Ok it’s time for me to admit defeat & post again…
This is several issues rolled into one that all affect each other.
My wireless drivers module does not load on startup. I cannot figure out how to get it to.
knetworkmanager runs on startup and I cannot figure out how to stop this from happening.
I am trying to run a network manager called Wicd that apparently conflicts with the network manager service.
At first the only way I could connect wirelessly was through knetworkmanager. It runs on startup but since my wireless drivers aren’t loaded, I had to exit knetworkmanager, su in a terminal, modprobe ath_pci, then run knetworkmanager, and it would connect successfully (although it continuously spits out error / warning messages in the terminal that didn’t seem to affect performance). After everything I have tried, however, knetworkmanager now drops the connection after about ten seconds without fail every time I use it to connect.

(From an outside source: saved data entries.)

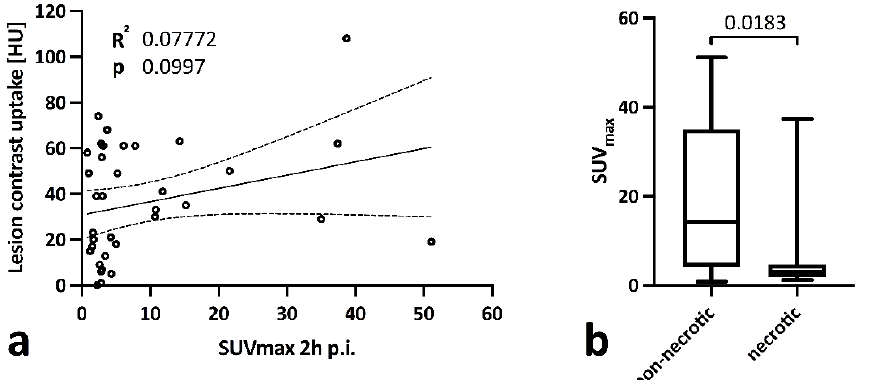
Figure 2. Linear correlation analysis between lesion SUV max (2 h p.i.) and CT contrast-enhancement in all lesions ( a ) and group comparison between lesions with non-necrotic and necrotic CT appearance via a Kruskal-Wallis test ( b ).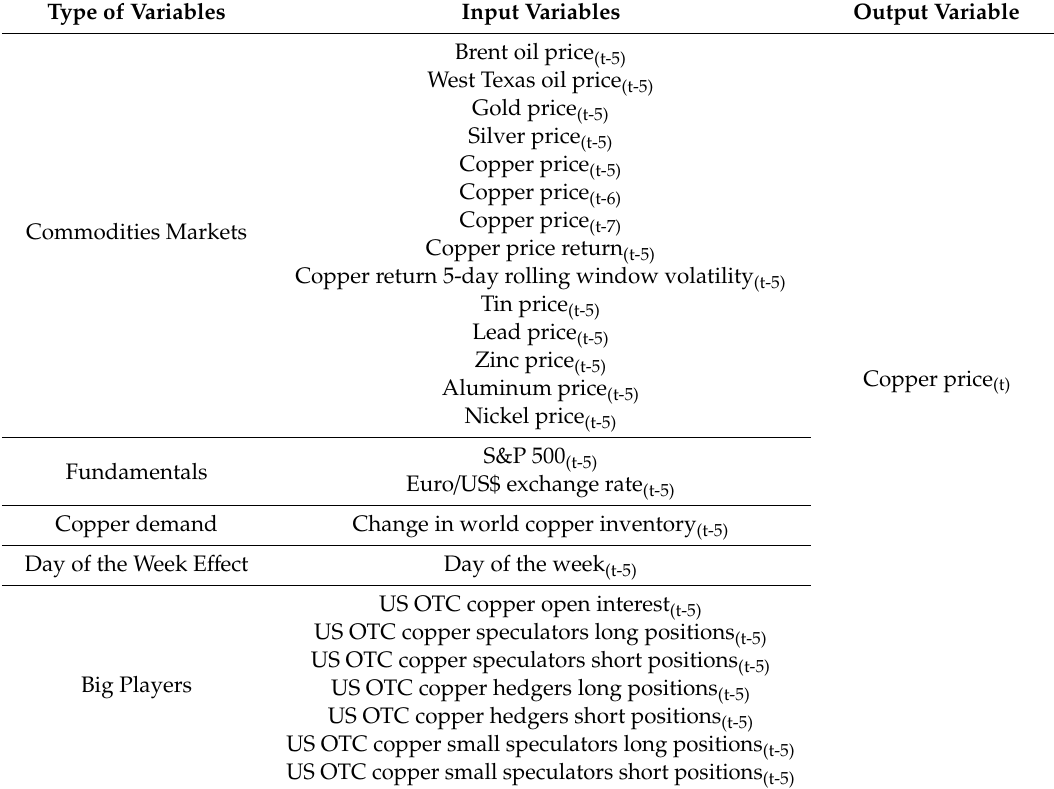
Table 1. Modelling framework. Input variables, and output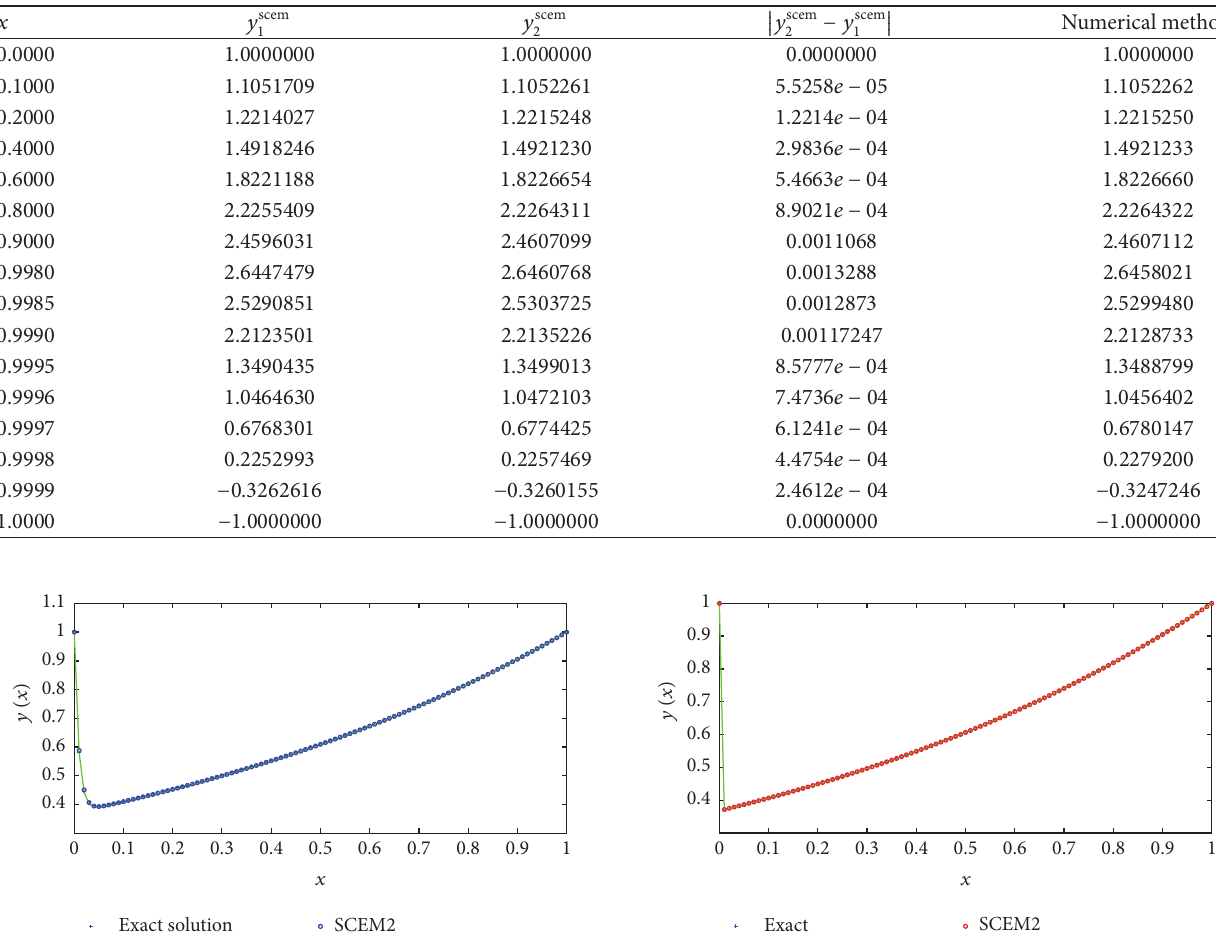
Table 3: Results of right layer problem for 𝜀 = 10 −3 and 𝛿 = 0.5𝜀 .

I tried to install Wicd, and followed the instructions here Wicd on FC9 - Wicd Wiki but when I go to disable the networkmanager in the system services section in yast, it says the following additional services must be stopped: nfs, smartd, postfix, portmap, cups, cron, bluetooth, avahi-dnsconfd, autoyast, auditd, sshd, avahi-daemon, SuSEfirewall2_setup, syslog. Some of those aren’t essential (such as bluetooth) but I don’t really think I should stop cron or syslog.
But to get Wicd running I still have to run “service network stop” which stops the networkmanager service. How can I remedy this? I’m kind of at a loss here.

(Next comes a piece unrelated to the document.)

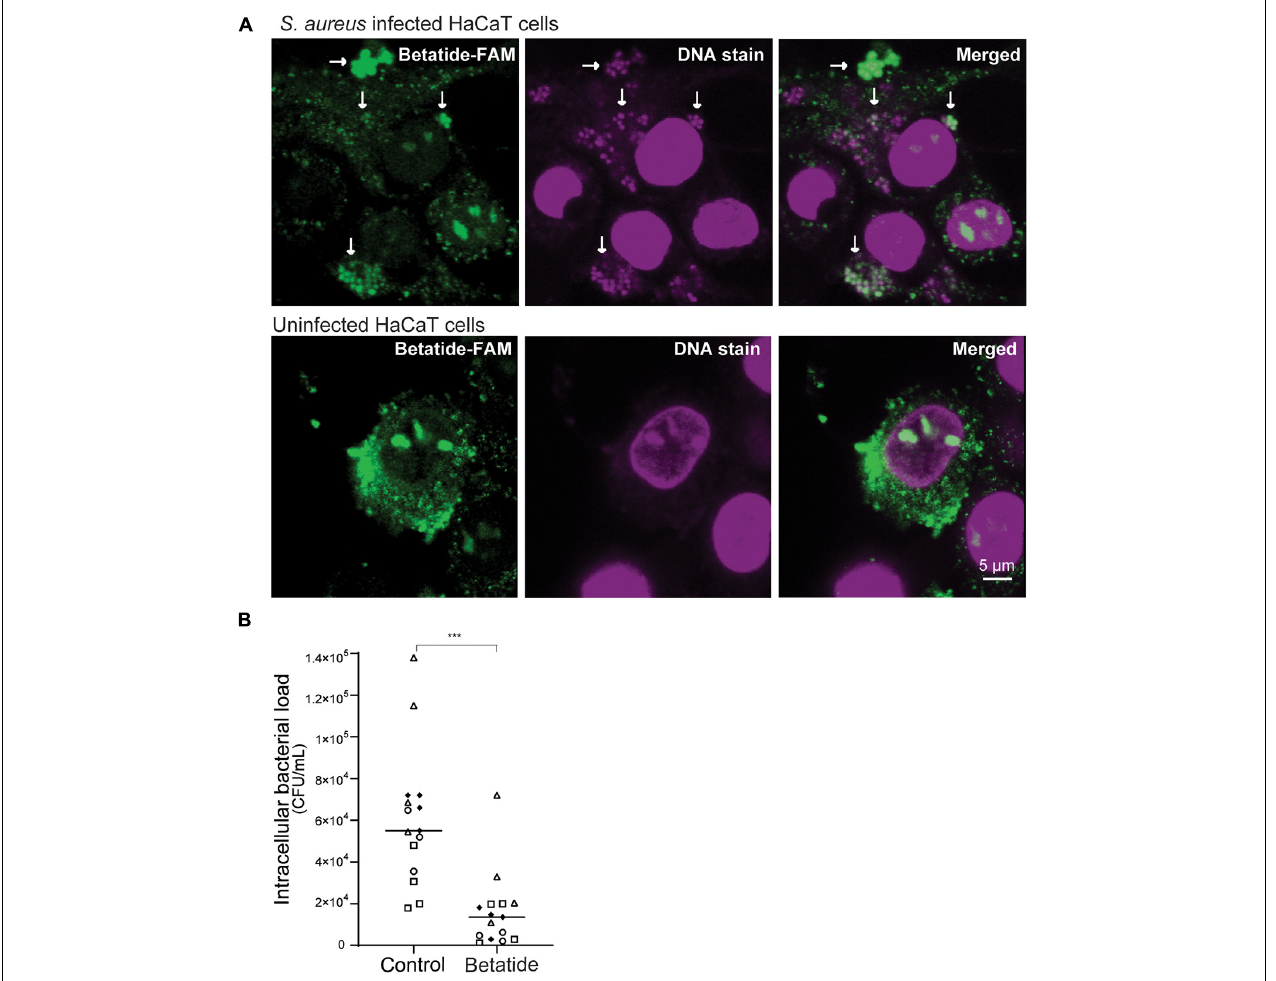
FIGURE 2 | Betatide reduces intracellular bacterial load in HaCaT cells infected with Staphylococcus aureus . (A) Images show import of fluorescently tagged betatide (betatide-FAM, 20 µ g/ml, green) in S. aureus ATCC 29213-infected HaCaT cells (upper panels) and uninfected HaCaT cells (lower panels). DNA is stained with Vybrant R (cid:13) DyeCycleTM Ruby stain (VDR, 5 µ M). Examples of small circular dots in the cytosol containing both betatide-FAM and DNA are marked with white arrows. (B) Intracellular bacterial load (CFU/ml) after S. aureus infection in HaCaT cells treated with betatide (24 µ g/ml for 16 h) compared to untreated control. Extracellular S. aureus were eradicated by gentamicin treatment prior to this exposure in both the control and betatide-treated samples. Technical replicates from each biological replicate are shown with identical symbols (circles, triangles, squares, and diamonds). *** p < 0.0001 in unpaired two-tailed t -test with Welch’s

I uninstalled knetworkmanager (networkmanager-kde in yast) so it does not boot anymore. I set my eth0 and ath0 to ‘traditional method with ifup’ instead of ‘user controlled with networkmanager’. Now when I boot, knetworkmanager doesn’t start and I think that’s the only way to get it to stop. ath_pci is still not loaded on boot. If I run #service network status it lists lo and eth0.
Wicd is set to run on boot but fails from runlevel 5 and I have no idea why. After startup, I have to go to a terminal, run /etc/init.d/wicd stop (kill the wicd daemon), then modprobe ath_pci, then I can run wicd_client (which automatically starts the wicd daemon and opens the gui for those of you who don’t use this app), and then Wicd works fine. This doesn’t make any sense to me. It runs fine so why would it fail on startup???
Where are lo and eth0 loaded from?? Can I tell it to load ath_pci in the same place?
Is this a desktop or laptop. Are the drivers for you Linux distro? I had to use ndiswrapper and use a windows driver for my wireless card, PCMCIA card. After that, I just configured in yast and everything is great, I think.
This is for a laptop. My wireless drivers are working fine. I am just trying to get them to be loaded on startup. The atheros drivers that come with OpenSuse 11 are an unfinished version that doesn’t work and conflicts with the working ones. To get this card working with OpenSuse 11 you have to compile an SVN snapshot of MadWifi.
If you want a module to be loaded on startup, go to yast->System->/etc editor. Check under Kernel, you will see a variable called MODULES_LOADED_ON_BOOT, add the module name, it should load the module at next boot.
Admittedly, the devs don’t make it easy, but you can remove knetworkmanager.desktop from /etc/xdg/autostart in order to prevent it from starting (though this will impact everyone’s profile, if you have multiple users). Easier than uninstalling.
It’s somewhat surprising that the kernel isn’t loading the module automatically upon detecting the interface, but you can try going into yast (without the module loaded), and creating a new interface that points to the module, for loading on boot. That should force the networking service to load the module at boot.